In the example below, why line 20 causes the error described from line 27 to 30?

Calling exec1 in line 33 works fine.

#include <cstdint>
#include <functional>
#include <iostream>
#include <tuple>
#include <type_traits>

template <typename... t_fields>
void exec0(std::function<std::tuple<t_fields...>()> generate,
           std::function<void(t_fields &&...)> handle) {
  std::tuple<t_fields...> _tuple{generate()};
  std::apply(handle, std::move(_tuple));
}

template <typename t_generate, typename t_function>
void exec1(t_generate generate, t_function handle) {
  auto _tuple{generate()};
  std::apply(handle, std::move(_tuple));
}

int main() {
  auto _h = [](uint32_t u) -> void { std::cout << "u = " << u << '\n'; };

  auto _g = []() -> std::tuple<uint32_t> { return std::tuple<uint32_t>{456}; };

  //  exec0<uint32_t>(_g, _h);
  /*
main.cpp:25:3: error: no matching function for call to 'exec0'
main.cpp:8:6: note: candidate template ignored: could not match
'function<tuple<unsigned int, type-parameter-0-0...> ()>' against '(lambda at
/var/tmp/untitled002/main.cpp:23:13)'
  */

  exec1(_g, _h);

  return 0;
}

g --version replies:

g   (Ubuntu 9.4.0-1ubuntu1~20.04.1) 9.4.0
Copyright (C) 2019 Free Software Foundation, Inc.
This is free software; see the source for copying conditions.  There is NO
warranty; not even for MERCHANTABILITY or FITNESS FOR A PARTICULAR PURPOSE.

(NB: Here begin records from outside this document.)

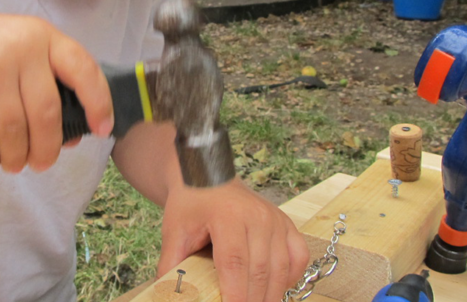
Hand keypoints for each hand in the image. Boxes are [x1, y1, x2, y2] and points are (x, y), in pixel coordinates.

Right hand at [0, 10, 112, 175]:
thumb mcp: (22, 54)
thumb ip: (49, 87)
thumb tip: (72, 136)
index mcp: (44, 37)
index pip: (83, 70)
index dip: (98, 103)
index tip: (102, 129)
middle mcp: (21, 47)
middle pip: (46, 111)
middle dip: (47, 147)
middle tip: (42, 163)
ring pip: (14, 128)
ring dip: (15, 156)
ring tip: (13, 164)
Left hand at [157, 179, 308, 301]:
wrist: (208, 176)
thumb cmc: (192, 204)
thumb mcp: (174, 231)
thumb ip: (171, 264)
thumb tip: (168, 293)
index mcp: (227, 215)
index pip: (234, 263)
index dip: (235, 293)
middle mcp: (257, 216)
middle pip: (260, 270)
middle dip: (252, 300)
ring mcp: (275, 219)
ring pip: (281, 268)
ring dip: (271, 295)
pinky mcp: (286, 223)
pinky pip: (298, 256)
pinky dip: (290, 277)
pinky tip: (274, 289)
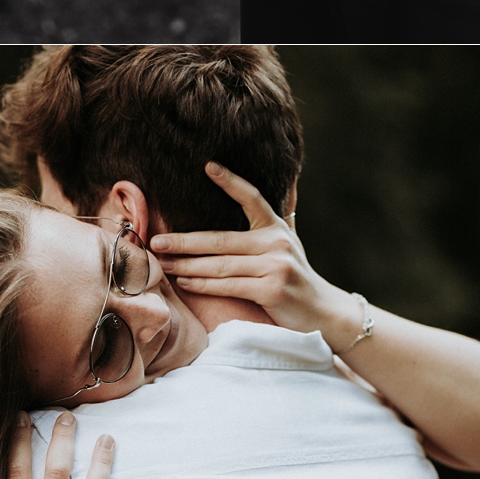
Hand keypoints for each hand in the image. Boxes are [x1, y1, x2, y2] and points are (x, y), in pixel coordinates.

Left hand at [150, 162, 359, 342]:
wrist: (322, 311)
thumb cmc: (295, 274)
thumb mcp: (288, 241)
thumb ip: (273, 218)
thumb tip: (282, 178)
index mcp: (276, 227)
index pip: (252, 197)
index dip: (231, 182)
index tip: (208, 167)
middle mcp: (276, 243)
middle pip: (221, 240)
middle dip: (185, 241)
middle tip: (157, 240)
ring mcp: (275, 267)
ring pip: (220, 265)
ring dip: (187, 265)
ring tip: (164, 262)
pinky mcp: (271, 290)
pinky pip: (228, 286)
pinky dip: (203, 284)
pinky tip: (184, 281)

CodePudding user response：

Even though you specified <uint32_t> as a template argument, the compiler seems to try to deduce more elements for the parameter pack, fails to do so (because the type of a lambda is not std::function<...>), and becomes upset.

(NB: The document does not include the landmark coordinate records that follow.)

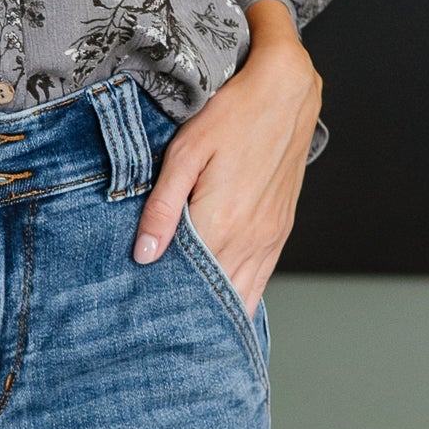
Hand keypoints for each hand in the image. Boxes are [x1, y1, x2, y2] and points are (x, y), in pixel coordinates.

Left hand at [133, 0, 321, 312]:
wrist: (287, 90)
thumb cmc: (231, 113)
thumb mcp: (185, 153)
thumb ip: (163, 207)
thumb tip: (144, 255)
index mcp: (222, 221)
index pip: (188, 283)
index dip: (166, 305)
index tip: (142, 324)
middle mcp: (251, 237)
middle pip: (215, 295)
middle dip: (189, 317)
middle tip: (157, 338)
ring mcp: (270, 236)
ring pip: (242, 293)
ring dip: (217, 313)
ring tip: (188, 334)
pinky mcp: (280, 229)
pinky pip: (262, 278)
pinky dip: (243, 298)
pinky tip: (225, 310)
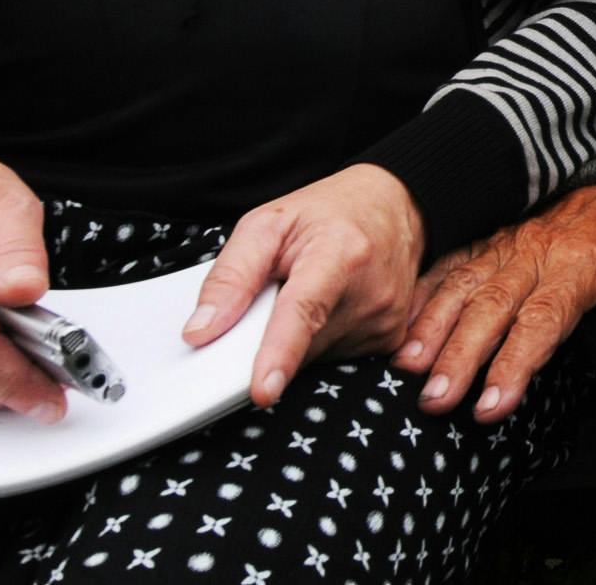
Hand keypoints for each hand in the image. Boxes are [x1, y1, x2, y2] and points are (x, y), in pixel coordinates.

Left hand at [183, 163, 425, 406]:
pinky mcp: (390, 337)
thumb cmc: (329, 212)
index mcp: (339, 251)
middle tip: (279, 290)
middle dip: (271, 333)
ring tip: (312, 288)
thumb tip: (200, 332)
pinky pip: (334, 357)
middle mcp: (372, 290)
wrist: (395, 205)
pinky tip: (330, 306)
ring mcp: (386, 318)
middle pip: (299, 343)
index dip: (280, 353)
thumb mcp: (267, 224)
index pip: (303, 311)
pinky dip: (319, 339)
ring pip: (313, 357)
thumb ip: (229, 277)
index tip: (263, 392)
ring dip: (299, 336)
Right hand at [394, 183, 595, 422]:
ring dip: (432, 328)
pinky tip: (401, 327)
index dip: (514, 364)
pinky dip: (423, 294)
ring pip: (462, 286)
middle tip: (435, 401)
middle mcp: (535, 253)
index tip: (490, 406)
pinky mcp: (489, 242)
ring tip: (407, 370)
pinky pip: (450, 265)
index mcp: (579, 264)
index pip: (542, 319)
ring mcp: (506, 245)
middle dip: (459, 357)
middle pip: (491, 307)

You need to somehow inhibit template argument deduction.

Either call it as exec0<uint32_t>({_g}, {_h});, or wrap parameter types in std::type_identity_t<...> (or, pre-C 20, std::enable_if_t<true, ...>).

Then the compiler will accept your uint32_t as the only type in the pack, and won't try to add more types.